Si l’on en croit les discours des uns et des autres, la fête du Travail, le 1er Mai sur l’Avenue Bourguiba, pourra être une occasion en or de réconcilier tous les Tunisiens entre eux. Sauf que, malheureusement, le spectre d’un débordement n’est pas à exclure.
Les nerfs à vif! C’est le sentiment que laissent pressentir les différentes composantes politiques, de la société civile et de l’opposition qui, toutes, entendent prendre part à ‘‘la fête de tous les Tunisiens’’, comme l’a exprimé le mouvement Ennahdha dans un communiqué rendu public avant-hier. C’est légitime, en fait.
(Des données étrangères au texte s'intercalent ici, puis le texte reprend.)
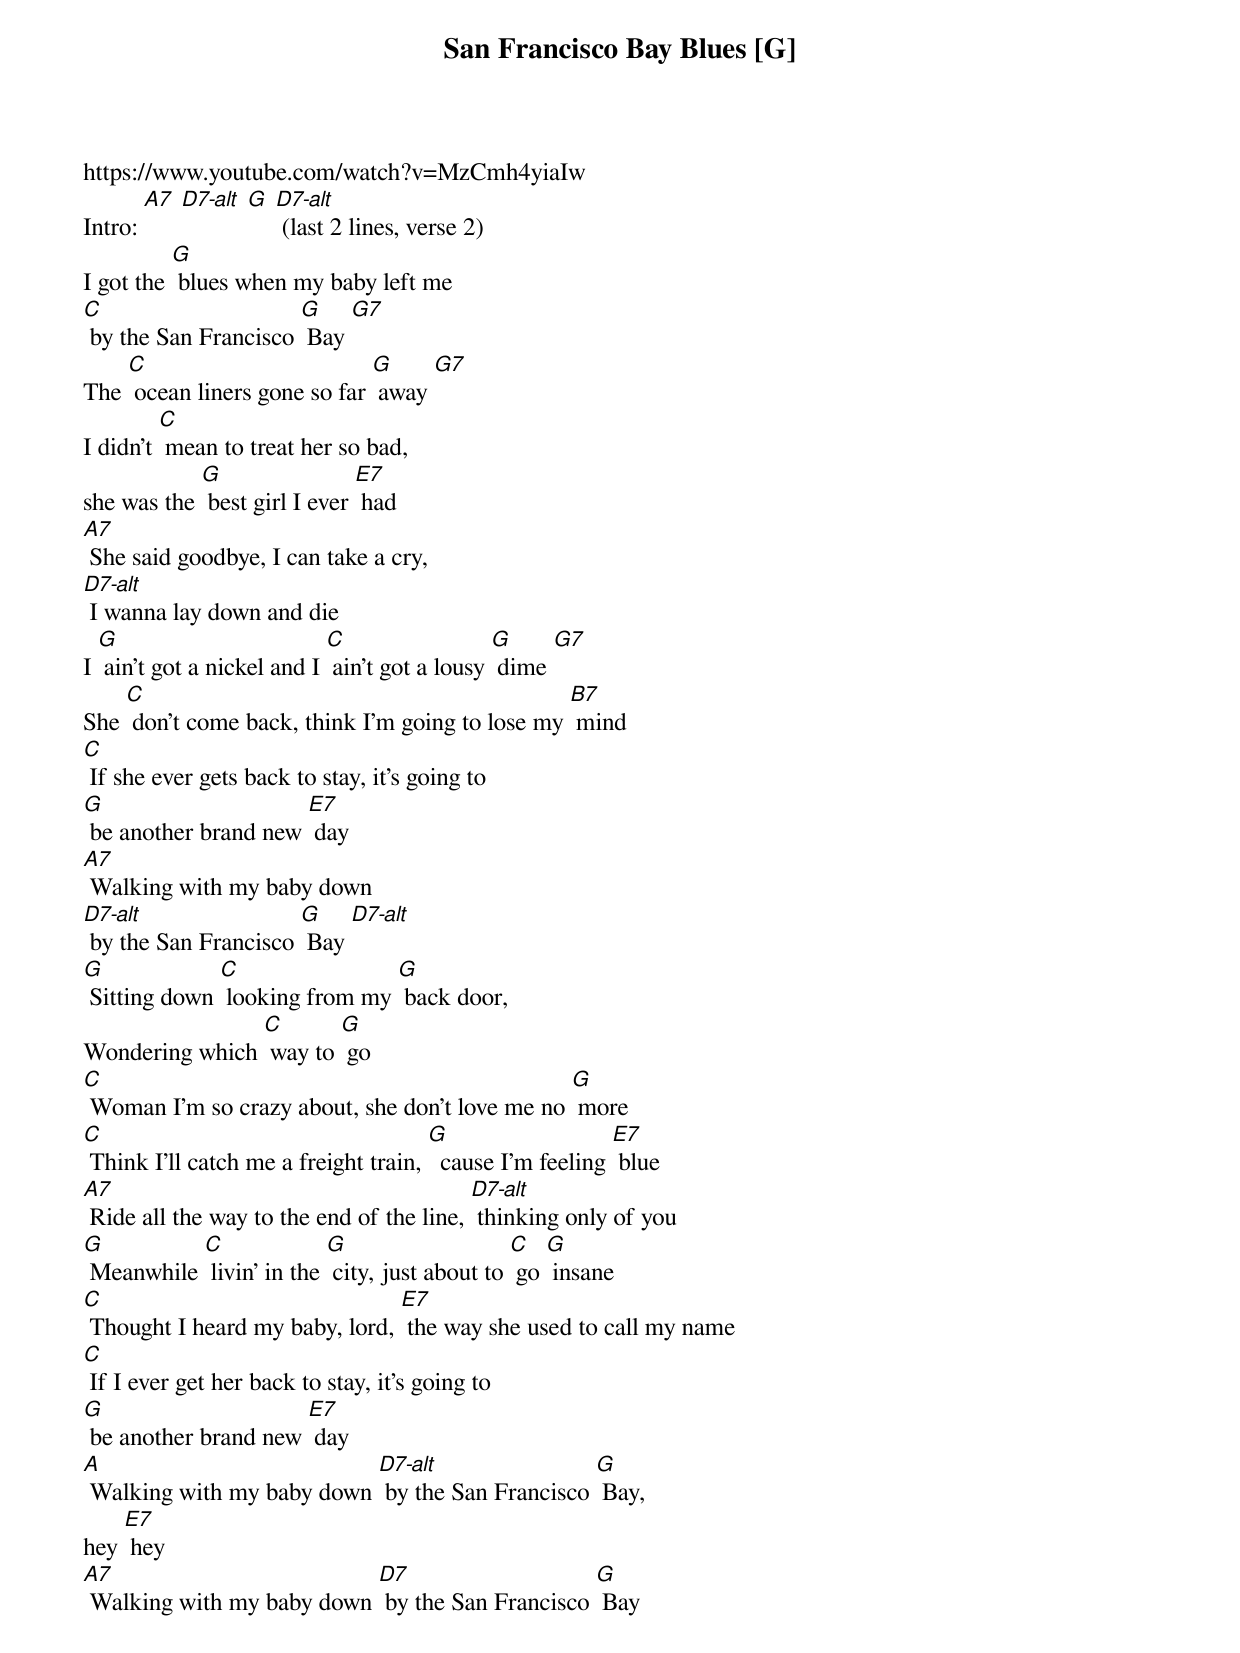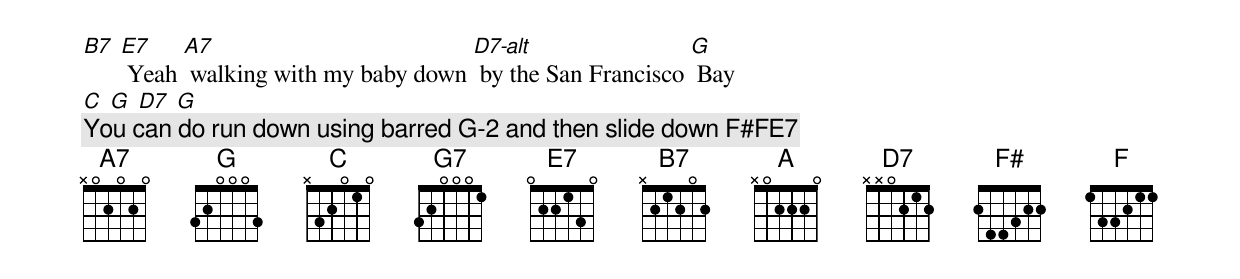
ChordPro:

{t: San Francisco Bay Blues [G] }
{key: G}
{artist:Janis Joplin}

Une fête nationale ne saurait être l’apanage des uns ou des autres, mais le propre de la Tunisie entière.
Néanmoins, s’il faut distinguer des degrés dans cette légitimité, le plus haut revient indiscutablement à l’UGTT. C’est sa fête à elle et, partant, de tous les travailleurs tunisiens. Pour ce, la Centrale syndicale a mobilisé 500 membres chargés du bon déroulement de la fête, et prévu une grande exposition et des spectacles de rue. A cet égard, l’UGTT est, elle et seulement elle, l’organisatrice et le maître d’œuvre. Un membre de son bureau exécutif, Sami Tahri, a prévenu sans ambages: «C’est notre défilé: il aura pour point de départ la Place Med Ali à 10h 00 et se poursuivra ensuite sur l’Avenue Bourguiba. Nous avons l’autorisation de l’Etat, et celui qui se prépare à gâcher notre fête sera considéré comme un saboteur. Nous sommes une grande maison et recevons tout le monde, mais nous n’accepterons aucune instrumentalisation politique».
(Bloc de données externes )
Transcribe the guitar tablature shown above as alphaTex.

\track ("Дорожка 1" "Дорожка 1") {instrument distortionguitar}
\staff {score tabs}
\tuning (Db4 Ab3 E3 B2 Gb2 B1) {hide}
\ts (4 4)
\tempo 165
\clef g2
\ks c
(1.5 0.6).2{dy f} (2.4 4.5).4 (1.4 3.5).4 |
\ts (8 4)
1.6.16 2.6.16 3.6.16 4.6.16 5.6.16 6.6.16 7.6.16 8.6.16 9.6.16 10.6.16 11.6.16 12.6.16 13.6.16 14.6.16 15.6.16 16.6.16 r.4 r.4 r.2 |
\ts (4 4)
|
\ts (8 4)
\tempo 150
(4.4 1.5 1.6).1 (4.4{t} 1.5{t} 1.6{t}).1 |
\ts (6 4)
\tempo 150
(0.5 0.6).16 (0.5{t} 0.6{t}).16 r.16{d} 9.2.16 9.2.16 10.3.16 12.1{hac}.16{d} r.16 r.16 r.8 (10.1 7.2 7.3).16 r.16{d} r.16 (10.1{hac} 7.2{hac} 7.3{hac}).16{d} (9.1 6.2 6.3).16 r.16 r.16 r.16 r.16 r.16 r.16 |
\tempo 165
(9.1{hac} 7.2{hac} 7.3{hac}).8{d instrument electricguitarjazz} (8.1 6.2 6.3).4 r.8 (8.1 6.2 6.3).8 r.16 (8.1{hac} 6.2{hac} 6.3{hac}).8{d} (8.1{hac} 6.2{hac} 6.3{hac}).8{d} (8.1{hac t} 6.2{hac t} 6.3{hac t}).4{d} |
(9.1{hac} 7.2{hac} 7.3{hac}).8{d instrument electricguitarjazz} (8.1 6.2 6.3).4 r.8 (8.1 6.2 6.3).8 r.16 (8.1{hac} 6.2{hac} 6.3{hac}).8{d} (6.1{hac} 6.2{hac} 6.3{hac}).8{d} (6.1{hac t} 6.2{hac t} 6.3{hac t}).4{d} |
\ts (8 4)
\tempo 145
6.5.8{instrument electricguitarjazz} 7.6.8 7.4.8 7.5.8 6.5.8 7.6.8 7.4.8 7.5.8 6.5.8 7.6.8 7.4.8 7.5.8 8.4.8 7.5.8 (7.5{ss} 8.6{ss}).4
De fait, le ministère de l’Intérieur (qui a organisé l’Avenue en prévision du 1er Mai) confirme ladite autorisation sur, toutefois, le ton d’un avertissement: «Nous n’avons délivré que deux, et seulement deux, autorisations de défiler: à l’UGTT et à l’UTT, avec des horaires différents et des parcours distincts». Une manière très claire de dire qu’en dehors de ces deux organisations, il n’appartient à personne de s’approprier cette fête nationale ou tenter de mordre dessus. Mais il faut dire que le parti Ennahdha a tenu, à l’occasion, des propos conciliateurs: «Nous avons demandé à notre base de faire en sorte que les slogans et les affiches adhèrent aux valeurs du travail et de tout ce qui fait l’unité du peuple tunisien. Nous ne porterons aucun slogan partisan, cette fête est celle de tous les Tunisien». Amen !
Or, devant la ferme volonté des partis du pouvoir et de l’opposition d’être massivement présents, le risque d’éventuelles escarmouches entre toutes les parties de la ‘‘fête’’ n’est pas improbable, et, si c’est le cas, l’Avenue pourrait à nouveau être le théâtre d’affrontements dont, cette fois-ci, on ne peut deviner l’issue. Un membre du bureau exécutif du parti Al Joumhouri estime que «c’est au ministère de l’Intérieur de mettre un terme à cette violence verbale et physique qui a gagné en ampleur chez nous depuis un certain moment». Soit. Mais jusqu’à quelle limite on pourrait compter sur l’intervention des forces de l’ordre? (d’ailleurs, qui dit intervention des forces, dit, déjà, violence et sang –ce qui sera fort regrettable).
Sur la Toile Facebook, un persifleur donnait à voir, samedi dernier, une espèce de pancarte où on pouvait lire: «A la première violence, couchez-vous par terre» car «la police ne vous couvrira pas» alors que «les journaux se contenteront de montrer, le lendemain, des images pacifiques». Ô que non! On n’est plus, s’il faut le rappeler, sous le règne de Ben Ali où tout le monde, sous l’empire de la peur, ne pouvait que montrer un positif irréel et en trompe-l’œil. Que de cameramen, journalistes et techniciens ont été tabassés pour avoir tenté de faire leur travail dans les règles d’une information juste. Mais ce n’est pas notre propos.
Demain, donc, la Tunisie célèbrera la fête du Travail. Ce sera, comme l’ont espéré beaucoup, l’occasion de refaire l’unité nationale. Espérons, de notre côté, que toutes les parties appelées à être de la fête oublieront, au moins le temps d’une journée, leurs rivalités et leurs différends. La division et la haine ne serviront l’intérêt de personne. Tout au plus, elles serviront à briser les volontés du travail pour une Tunisie meilleure, ce Travail que nous voudrions fêter demain.